(INFORMATION PROVIDED)

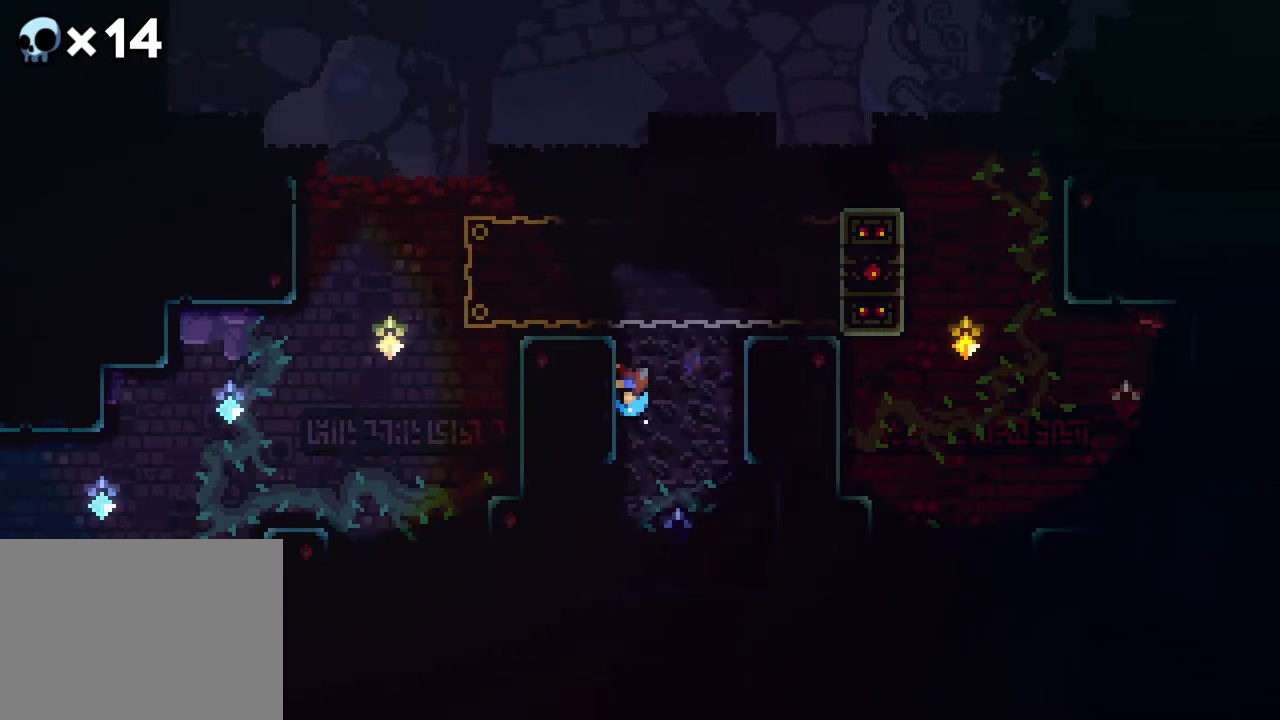
{"buttons": ["R2"], "events": [[250, "DPAD_LEFT", "up"]]}
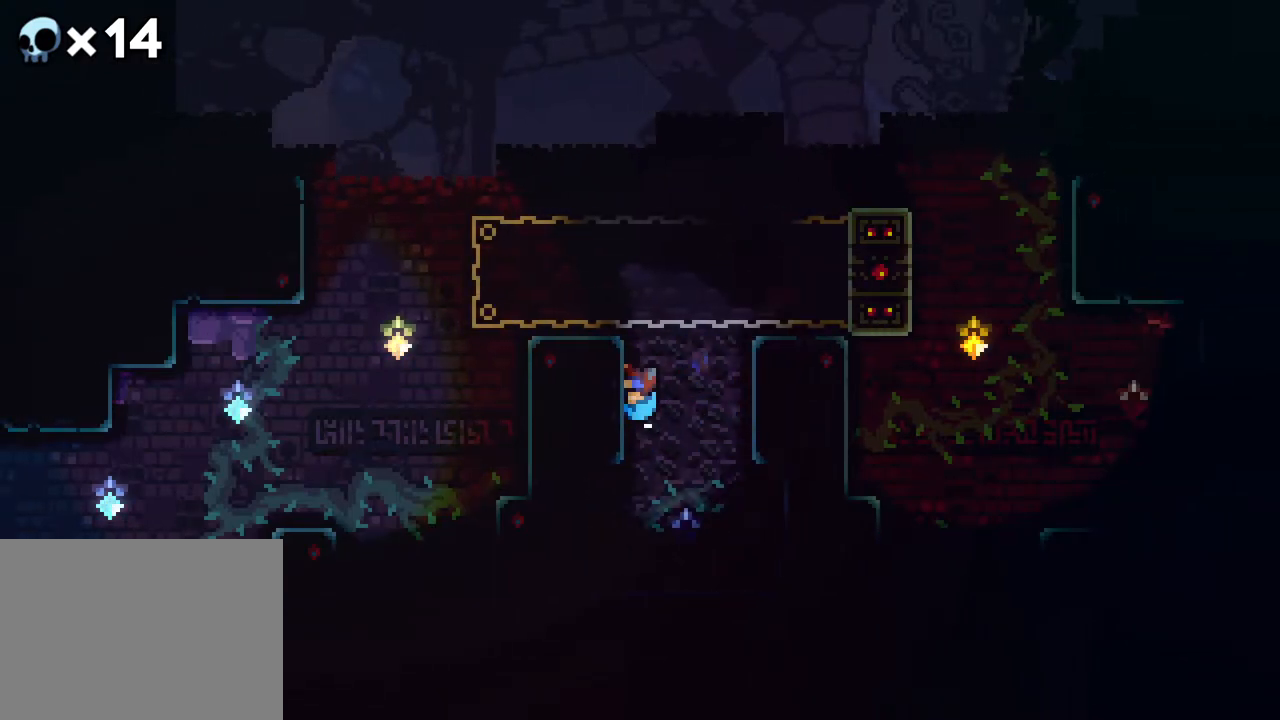
{"buttons": ["R2", "DPAD_LEFT"], "events": [[167, "DPAD_LEFT", "down"]]}
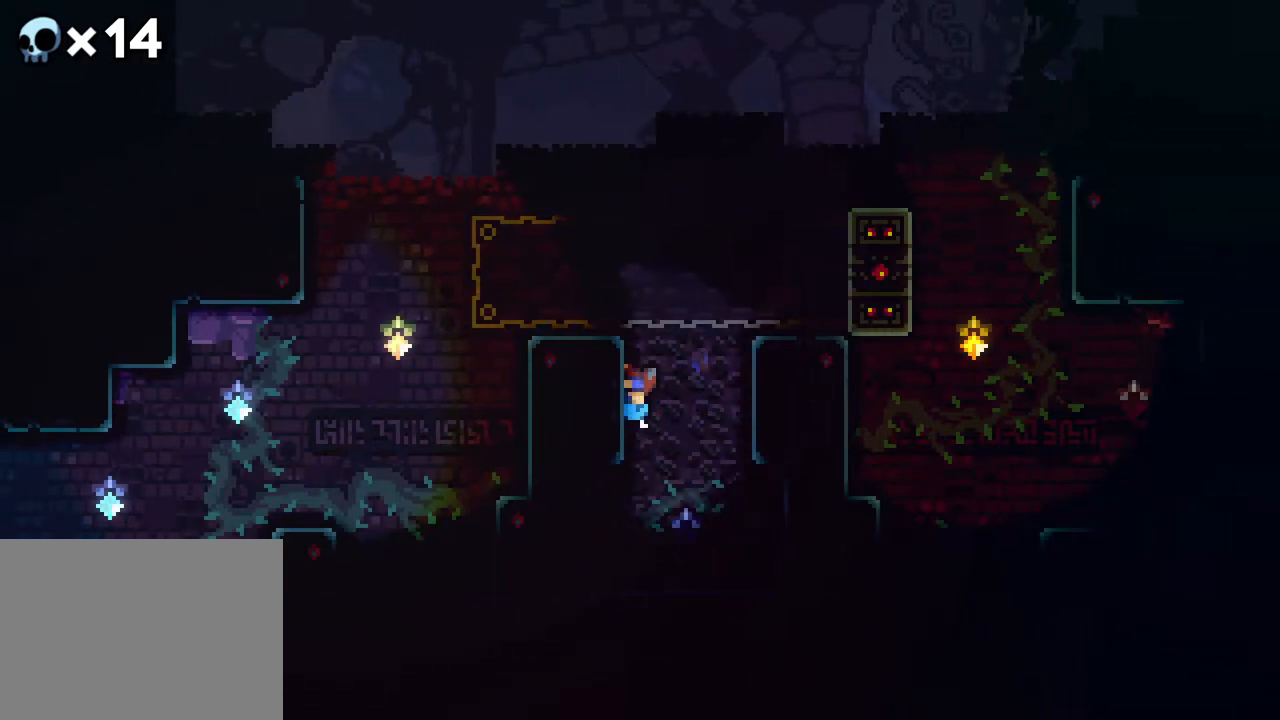
{"buttons": ["R2", "DPAD_LEFT"], "events": []}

(End INFORMATION PROVIDED)

● **EXERCISE OBJECTIVE**
Each line of the data above must be reproduced as written. Skip the pictures.

● **RESULT BELOW**
{"buttons": ["R2"], "events": [[250, "DPAD_LEFT", "up"]]}
{"buttons": ["R2", "DPAD_LEFT"], "events": [[167, "DPAD_LEFT", "down"]]}
{"buttons": ["R2", "DPAD_LEFT"], "events": []}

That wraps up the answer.